Combining Insomnia, Depression Treatment May Improve Outcome By Lynne Lamberg

In people with both depression and insomnia, determining which disorder surfaced first may be key to improving clinical care.

Studying the timing of emergence of symptoms in people with both depression and insomnia may help identify differences in patients’ clinical presentation and aid treatment decisions, according to experts at the joint meeting of the American Academy of Sleep Medicine and the Sleep Research Society in Baltimore in June.

Insomnia is both a risk factor for depression and a symptom of depression, noted Rachel Manber, Ph.D., a professor of psychiatry and behavioral sciences at Stanford University School of Medicine.

Manber reported preliminary findings from the multisite Treatment of Insomnia and Depression (TRIAD) clinical trial, for which she is the principal investigator.

TRIAD, funded by the National Institute of Mental Health, seeks to determine whether combined treatment of major depressive disorder and insomnia improves depression outcome.

Started in 2008, TRIAD has enrolled about 150 participants, Manber told Psychiatric News. Recruitment recently concluded. Treatment will continue through the end of this year at Stanford, Duke University, and the University of Pittsburgh.

Participants receive 16 weeks of treatment with the antidepressants citalopram, sertraline, or desvenlafaxine. Choice of medication is based on the individual’s previous medication use, response, and tolerance. Participants also receive either cognitive-behavioral therapy for insomnia (CBTI) or desensitization psychotherapy for insomnia.

A pilot study, published by Manber and colleagues in the journal Sleep in April 2008, found that augmenting an antidepressant medication with brief, symptom-focused CBTI helped alleviate both depression and insomnia in individuals with both disorders.

About half the TRIAD participants reported at baseline that their insomnia started before their current depressive episode, Manber said. The remainder said their insomnia started at the same time as their depression or afterward. Members of both groups reported comparable severity of insomnia and depression.

In the first group, Manber said, insomnia may be independent of depression and require separate treatment.

If insomnia has emerged as a symptom of depression, she added, one might expect that treating the depression adequately will prompt the insomnia to resolve. While that often occurs, insomnia persists in some patients even after the depression remits. People who toss and turn often come to view the bed as a cue for poor sleep, she noted, and develop an insomnia disorder that needs additional sleep-focused treatment.

TRIAD participants who reported having insomnia before they experienced depression had higher scores on the Childhood Trauma Questionnaire, indicating childhood adversity such as sexual or other physical abuse. This surprising finding, Manber said, raises the possibility that events that disrupt sleep in childhood may foster both insomnia and depression later on.
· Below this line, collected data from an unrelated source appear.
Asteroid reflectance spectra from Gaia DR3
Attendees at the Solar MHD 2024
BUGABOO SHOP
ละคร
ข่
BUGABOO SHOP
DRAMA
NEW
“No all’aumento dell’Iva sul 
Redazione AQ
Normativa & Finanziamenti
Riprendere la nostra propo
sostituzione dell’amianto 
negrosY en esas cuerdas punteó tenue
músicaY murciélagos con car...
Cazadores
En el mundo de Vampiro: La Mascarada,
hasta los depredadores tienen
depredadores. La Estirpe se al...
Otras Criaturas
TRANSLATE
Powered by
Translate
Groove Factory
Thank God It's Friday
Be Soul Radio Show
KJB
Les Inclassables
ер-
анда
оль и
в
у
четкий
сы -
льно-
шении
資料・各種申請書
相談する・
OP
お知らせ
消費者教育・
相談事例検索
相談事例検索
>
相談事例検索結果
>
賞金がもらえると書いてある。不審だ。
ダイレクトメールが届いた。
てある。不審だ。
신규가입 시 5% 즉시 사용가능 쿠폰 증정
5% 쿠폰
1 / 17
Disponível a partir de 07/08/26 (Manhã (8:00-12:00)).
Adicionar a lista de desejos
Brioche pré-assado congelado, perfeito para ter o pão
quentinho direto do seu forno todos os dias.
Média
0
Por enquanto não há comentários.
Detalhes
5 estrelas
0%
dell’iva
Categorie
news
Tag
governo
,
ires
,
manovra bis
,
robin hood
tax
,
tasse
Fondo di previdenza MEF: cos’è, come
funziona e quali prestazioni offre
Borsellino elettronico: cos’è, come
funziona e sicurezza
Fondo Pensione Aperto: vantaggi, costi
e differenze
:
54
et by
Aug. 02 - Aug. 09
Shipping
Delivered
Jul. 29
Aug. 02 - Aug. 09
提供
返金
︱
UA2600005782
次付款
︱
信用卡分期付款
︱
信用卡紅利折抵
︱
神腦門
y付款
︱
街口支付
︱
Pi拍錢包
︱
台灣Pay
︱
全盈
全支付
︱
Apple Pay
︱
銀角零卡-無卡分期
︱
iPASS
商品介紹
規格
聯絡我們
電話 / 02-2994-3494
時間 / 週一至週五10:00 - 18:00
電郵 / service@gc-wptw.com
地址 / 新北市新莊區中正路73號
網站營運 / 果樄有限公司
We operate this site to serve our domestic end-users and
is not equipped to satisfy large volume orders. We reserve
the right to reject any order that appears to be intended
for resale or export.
In another report on TRIAD findings at the sleep meetings, Andrew Krystal, M.D., a professor of psychiatry and behavioral sciences at Duke University School of Medicine, analyzed participants’ responses to the Ford Insomnia in Response to Stress Test (FIRST).

The FIRST asks respondents about their likelihood of sleeping poorly after a bad day at work or an argument, before leaving on vacation, and in other situations. It assesses trait-like vulnerability to developing insomnia under stress.

“We were attempting to test a bias in the field that is not empirically based,” Krystal said, “that insomnia occurring in people with depression is driven by the depression and that there is a diminished etiologic role of factors that precipitate and/or perpetuate insomnia where depression or other conditions are not present.

“Our analysis appears to speak against that bias,” he said. It suggests that the same factors that seem to precipitate and/or perpetuate primary insomnia—which include dysfunctional beliefs and attitudes about sleep, worrying about sleep, stress, and anxiety—play a comparable role in insomnia that develops in people with depression.

The findings, he said, provide the first evidence that there is a trait vulnerability to developing insomnia under stress among at least some patients with major depression, similar to that in people with primary insomnia.